I now have a PCB with 64 UV LEDs on it and I use this to expose other PCBs. I have a serial resistor for each LED which produces a lot of heat and consumes about 1.3 A at 12 V.
I am now considering to make a bigger UV unit with twice the size of my current UV unit. I have searched on the internet how to drive this amount of LEDs but the only things I came across where ways to drive each LED individually.
I was thinking to make groups of LEDs (5 by example) and use one resister for each group of LEDs.
Are any other efficient ways to drive 128 LEDs without grouping the LEDs?
Best Answer
The most efficient way to drive such a big number of LEDs will probably be to use a constant current generator (there are many ICs for that, many dedicated to LED applications, as for example the AP8800, which is a 350 mA converter for LEDs — this is a fairly standard current value for LED lighting applications, what current do you actually need for your UV LEDs?), and then connect the LEDs in series as strips of (for example) 8, each strip having its own constant current generator. Of course you will need to power the board with a relatively high voltage (e.g., 24V), but this should generally not be a problem.

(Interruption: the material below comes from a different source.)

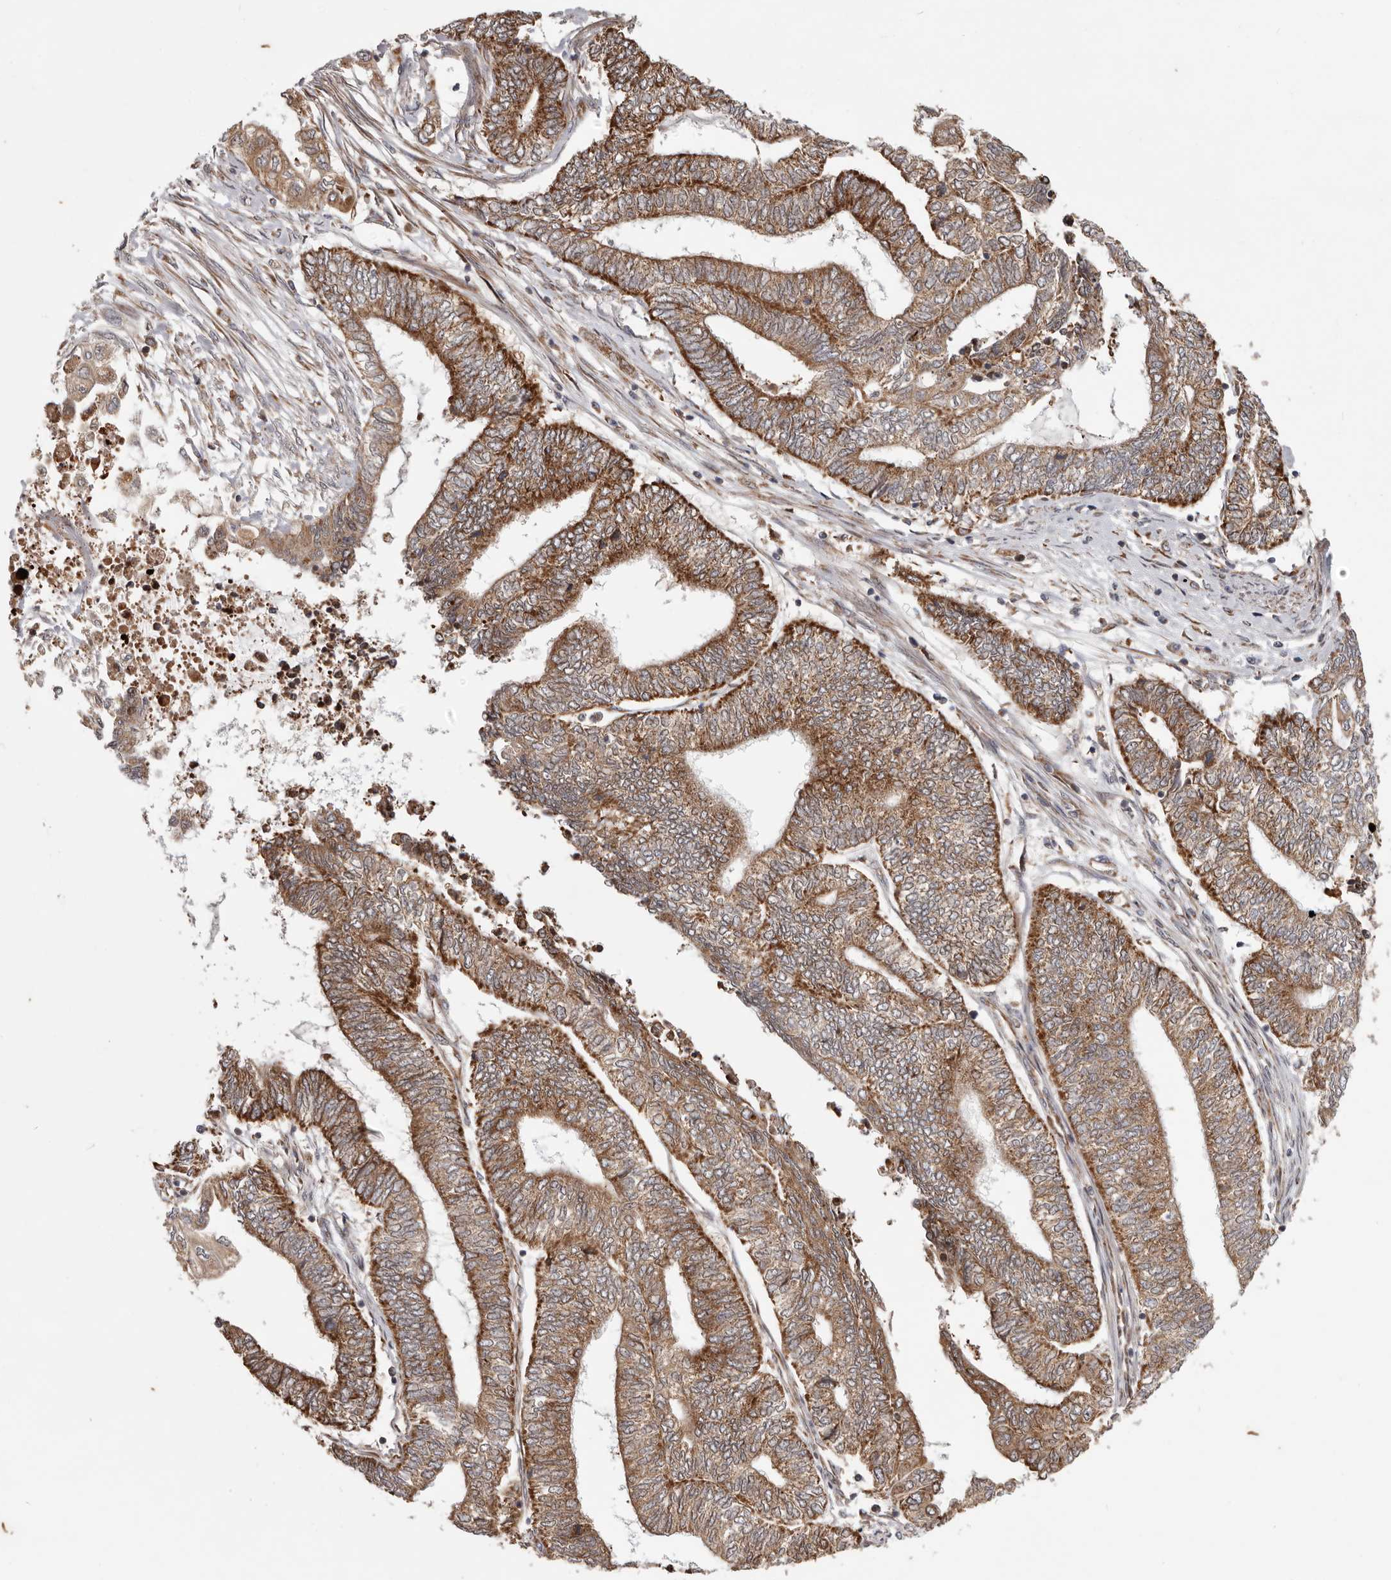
{"staining": {"intensity": "strong", "quantity": ">75%", "location": "cytoplasmic/membranous"}, "tissue": "endometrial cancer", "cell_type": "Tumor cells", "image_type": "cancer", "snomed": [{"axis": "morphology", "description": "Adenocarcinoma, NOS"}, {"axis": "topography", "description": "Uterus"}, {"axis": "topography", "description": "Endometrium"}], "caption": "IHC histopathology image of neoplastic tissue: endometrial adenocarcinoma stained using IHC exhibits high levels of strong protein expression localized specifically in the cytoplasmic/membranous of tumor cells, appearing as a cytoplasmic/membranous brown color.", "gene": "MRPS10", "patient": {"sex": "female", "age": 70}}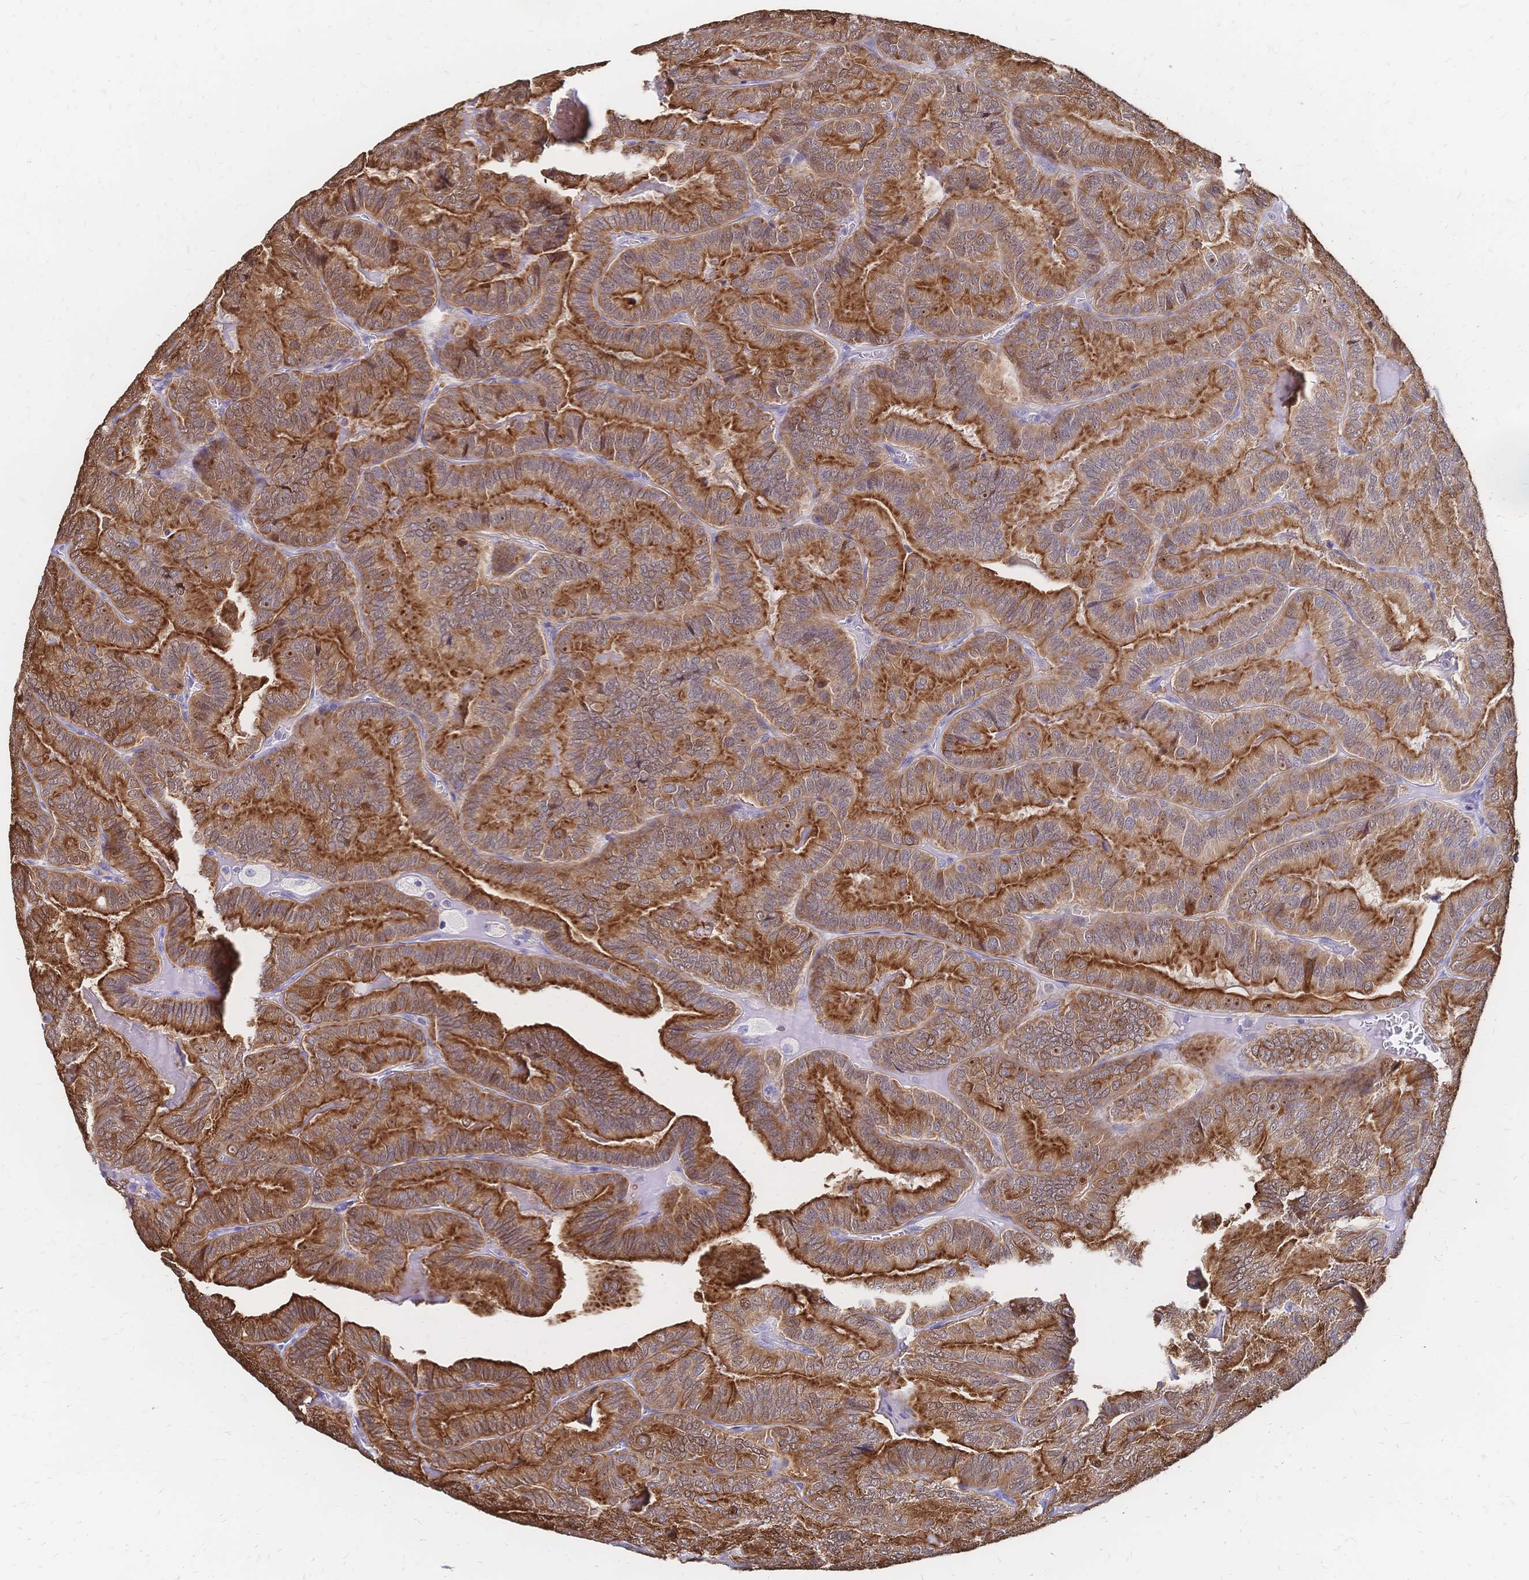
{"staining": {"intensity": "strong", "quantity": ">75%", "location": "cytoplasmic/membranous"}, "tissue": "thyroid cancer", "cell_type": "Tumor cells", "image_type": "cancer", "snomed": [{"axis": "morphology", "description": "Papillary adenocarcinoma, NOS"}, {"axis": "topography", "description": "Thyroid gland"}], "caption": "Papillary adenocarcinoma (thyroid) stained for a protein (brown) shows strong cytoplasmic/membranous positive staining in approximately >75% of tumor cells.", "gene": "DTNB", "patient": {"sex": "female", "age": 75}}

A very simple solution for your 20 mA, 3.8V LEDs could be a linear constant current regulator like the CL520 (a small transistor-like device, which only takes an external 100 nF capacitor to work), or a constant current diode, like the NSI45020T1G: if you take a standard 48V power supply, one CL520 could handle 12 LEDs in series (the NSI45020T1G is limited to 45V). If the LEDs have the highest VF, with 48V input and 12 LEDs (total VF = 45.6 V) the regulator has to dissipate 48 mW, which would only lead to temperature increase of around 6 °C with the small TO-92 package. If the LEDs have the lowest VF (total VF = 38.4 V), the total dissipation would be 192 mW, with a temperature increase around 25 °C (which is still acceptable). For LEDs with higher currents, however, such devices that just dissipate the excess voltage as heat would heat up way too much, that's why devices like the AP8800 are implemented as switching step-down converters (using a coil).